TASK INSTRUCTIONS:
- a) List the organizations that the article on Clinton's censorship bill names as having taken up the fight against the law.
- b) Write what comes next in the article on Clinton's censorship bill, picking up after its last sentence.

TEXT:

+ + + + + + +

Internet Roundup: Supreme Court to Decide Constitutionality of Clinton’s Censorship Bill
Published: 1997-01-01

This document is part of a periodical (Smith's Report).
Use this menu to find more documents that are part of this periodical.

Since the inception of CODOHWeb we have documented attempts from around the world to censor revisionism on the Internet. In December 1995 we established a “page” entitled “The Censorship File” which concentrates specifically on the various attempts by governments and Zionist organizations to curtail freedom of speech on the Internet.

One of the worst attacks on American freedoms occurred on February 8, 1996 when President Clinton signed his “Telecommunications bill” into law with the use of an electronic pen. The bill was purported to target “cybersmut,” although its ramifications seemed far more sweeping. Clinton’s bill is probably the foremost example of Internet censorship by any governmental body. The most dangerous language of the so-called “Communications Decency Act” was its provision to restrict “indecent” material from being presented on the Internet.

Under this Orwellian piece of legislation, it was to be a federal crime to present “indecent” material in a form that could be accessed by children. Of course, there was no clear definition of the word “indecent.” This left many people, including revisionists, nervous about the execution of the bill. Under the bill, anyone downloading “indecent” material is subject to two years in jail and $100,000 in fines.

CODOHWeb joined hundreds of other Websites in protest of the enactment of this bill by changing the background color of their website pages to “black.”

Almost immediately numerous organizations filed suit to derail the law. The fight for freedom of speech was taken up by organizations as diverse as the American Civil Liberties Union (ACLU), the Microsoft Corporation, the American Library Association and Planned Parenthood. The law was challenged by 57 different plaintiffs in all.

In June of 1996, the Internet celebrated as a panel of federal judges in Philadelphia ruled against Clinton by his censorship bill. The judges wrote, “Just as the strength of the Internet is chaos, so the strength of our liberty depends upon the chaos and cacophony of the unfettered speech the First Amendment protects.”

+ + + + + + +

RECORD SET:
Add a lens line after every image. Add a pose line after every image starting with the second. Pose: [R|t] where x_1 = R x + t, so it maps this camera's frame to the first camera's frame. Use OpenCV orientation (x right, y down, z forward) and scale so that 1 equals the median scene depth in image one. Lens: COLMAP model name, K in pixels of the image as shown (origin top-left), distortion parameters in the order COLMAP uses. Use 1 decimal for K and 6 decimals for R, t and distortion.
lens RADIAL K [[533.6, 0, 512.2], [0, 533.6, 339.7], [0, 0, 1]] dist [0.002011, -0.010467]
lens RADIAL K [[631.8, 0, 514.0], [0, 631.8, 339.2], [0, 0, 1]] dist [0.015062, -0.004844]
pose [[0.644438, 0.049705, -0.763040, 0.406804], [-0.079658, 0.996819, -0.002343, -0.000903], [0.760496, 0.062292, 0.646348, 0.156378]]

+ + + + + + +

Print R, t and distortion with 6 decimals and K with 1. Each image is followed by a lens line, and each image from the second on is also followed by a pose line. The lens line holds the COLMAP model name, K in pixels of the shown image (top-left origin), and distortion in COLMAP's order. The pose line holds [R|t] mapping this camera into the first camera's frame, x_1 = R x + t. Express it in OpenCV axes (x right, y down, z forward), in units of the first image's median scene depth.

+ + + + + + +

RESULTS IN ORDER:
- a)
American Civil Liberties Union (ACLU)
Microsoft Corporation
American Library Association
Planned Parenthood

- b)
Over 4,000 Websites rejoiced over the decision, displaying boxes which proclaimed, “Free speech!” with fireworks. Celebration rallies were held around the country.

Still, undaunted, Clinton’s and Janet Reno’s Justice Department filed an appeal. On December 6th the Supreme Court of the United States announced that it will hear the case and ultimately decide whether the United States government can restrict “indecency” on the Internet. The case is to be argued before the Supreme Court in March of 1997, with a decision expected by July. The case is already being called the most important First Amendment case of our time.

Last July 4th in the early morning hours, we discovered that shadowy figures had managed to have CODOHWeb temporarily shut down. That attempt at curtailment of our First Amendment rights failed and today CODOHWeb is stronger than ever. Hopefully, next Independence Day will bring the final end to Clinton’s Internet censorship bill and secure the freedom of all Americans to speak and read for the next century.


Additional information about this document
Property Value
Author(s): Richard A. Widmann
Title: Internet Roundup: Supreme Court to Decide Constitutionality of Clinton’s Censorship Bill
Sources: Smith's Report, no. 39, January 1997, p. 6
Contributions:
n/a
Published: 1997-01-01
First posted on CODOH: Oct. 2, 2015, 4:06 a.m.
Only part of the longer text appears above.